_Problem statement_
Whatever appears in the records, retype it exactly, except for the pictures.

***

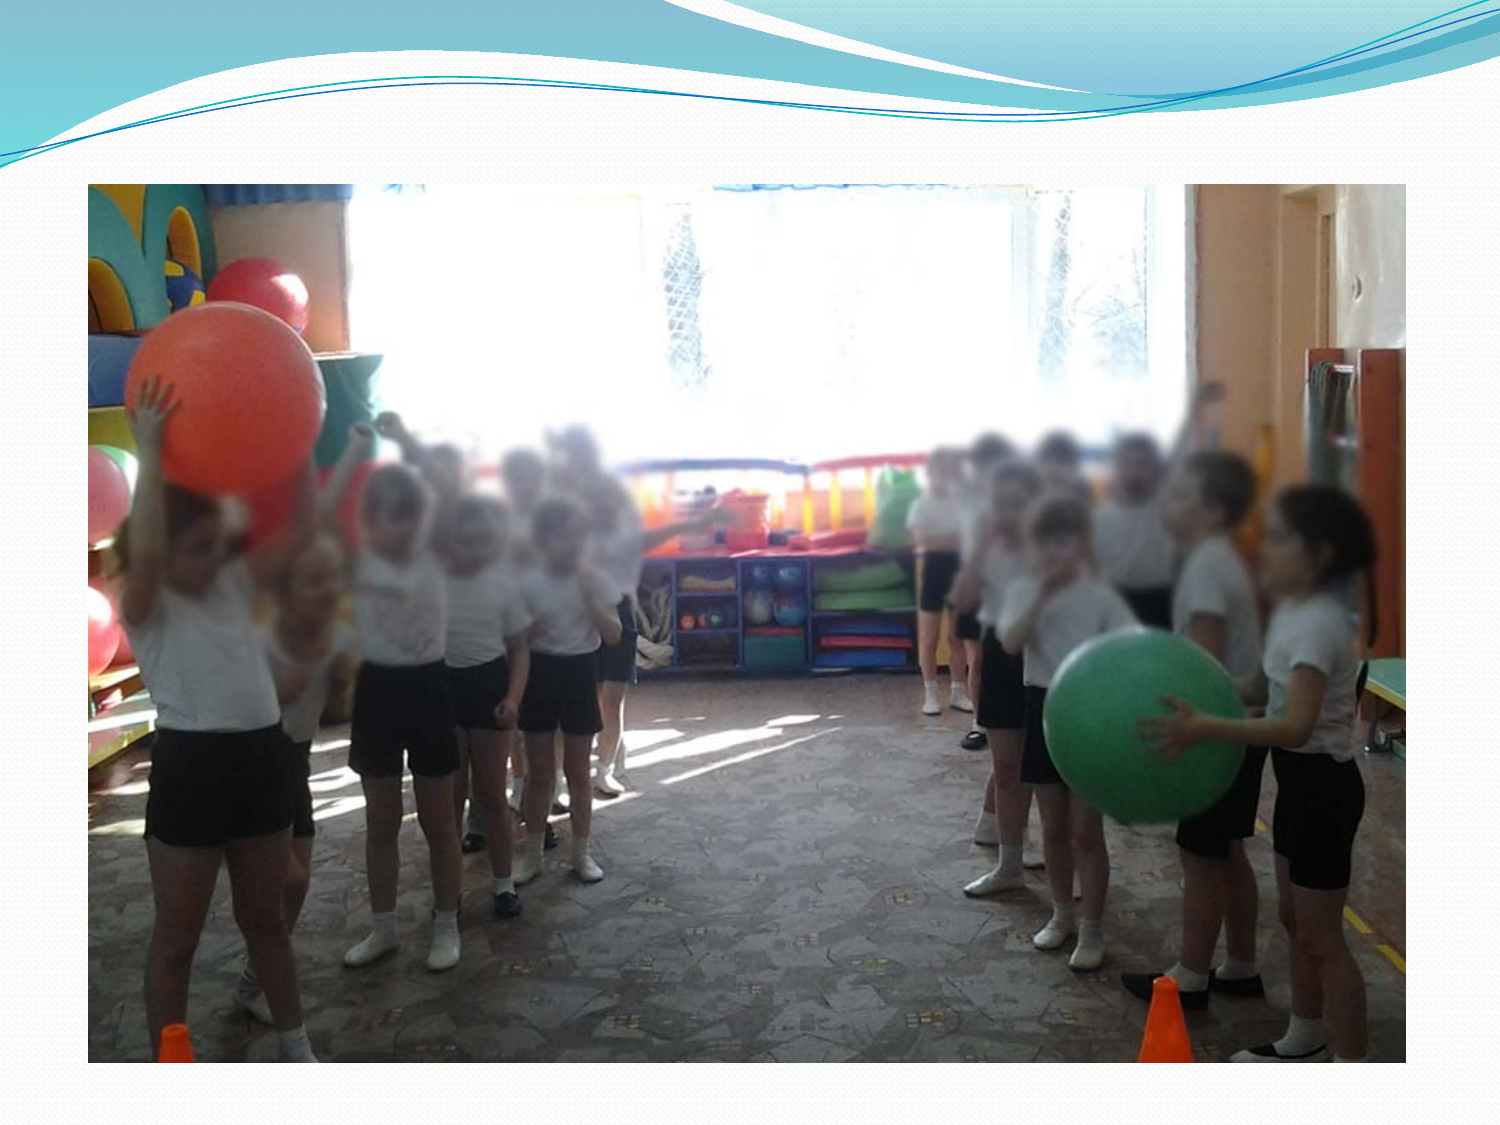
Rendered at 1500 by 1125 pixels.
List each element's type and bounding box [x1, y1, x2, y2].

title [75, 93, 1438, 338]
picture [88, 184, 1406, 1063]
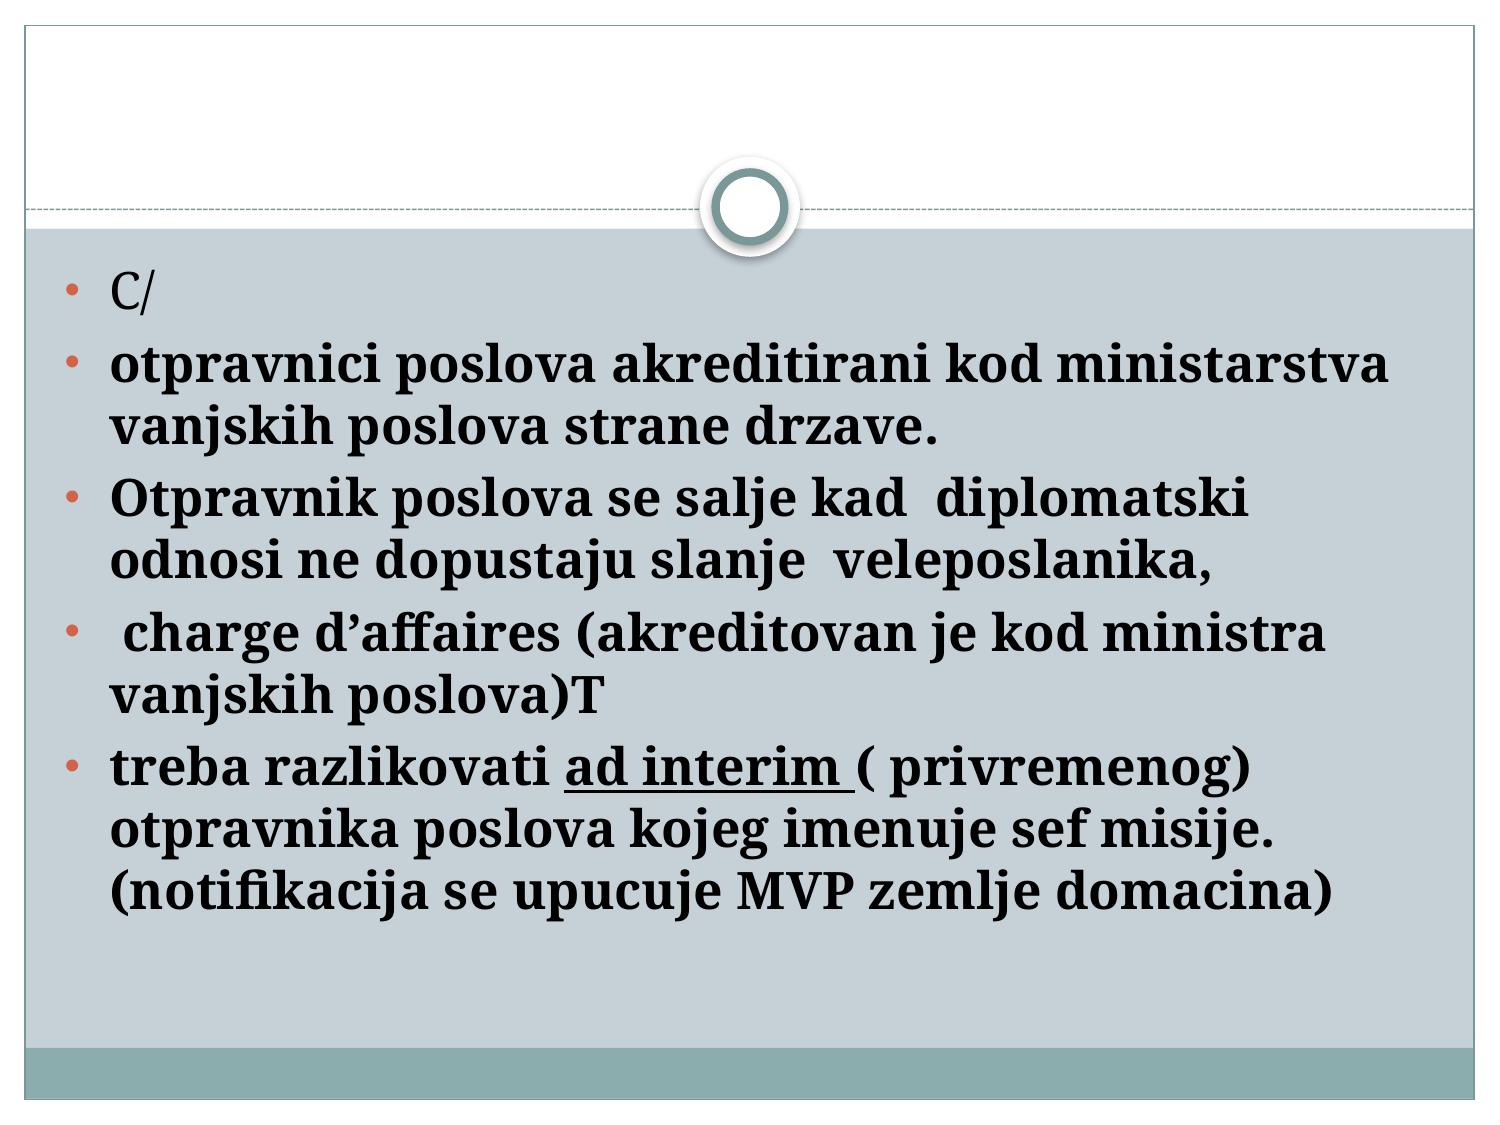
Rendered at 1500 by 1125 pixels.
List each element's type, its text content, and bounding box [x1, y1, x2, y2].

***

_Solution_
Rendered at 1500 by 1125 pixels.
List each element's type and bounding box [x1, y1, x2, y2].

title [75, 93, 1438, 338]
picture [88, 184, 1406, 1063]
Rendered at 1500 by 1125 pixels.
List each element's type, its text content, and bounding box [x1, y1, x2, y2].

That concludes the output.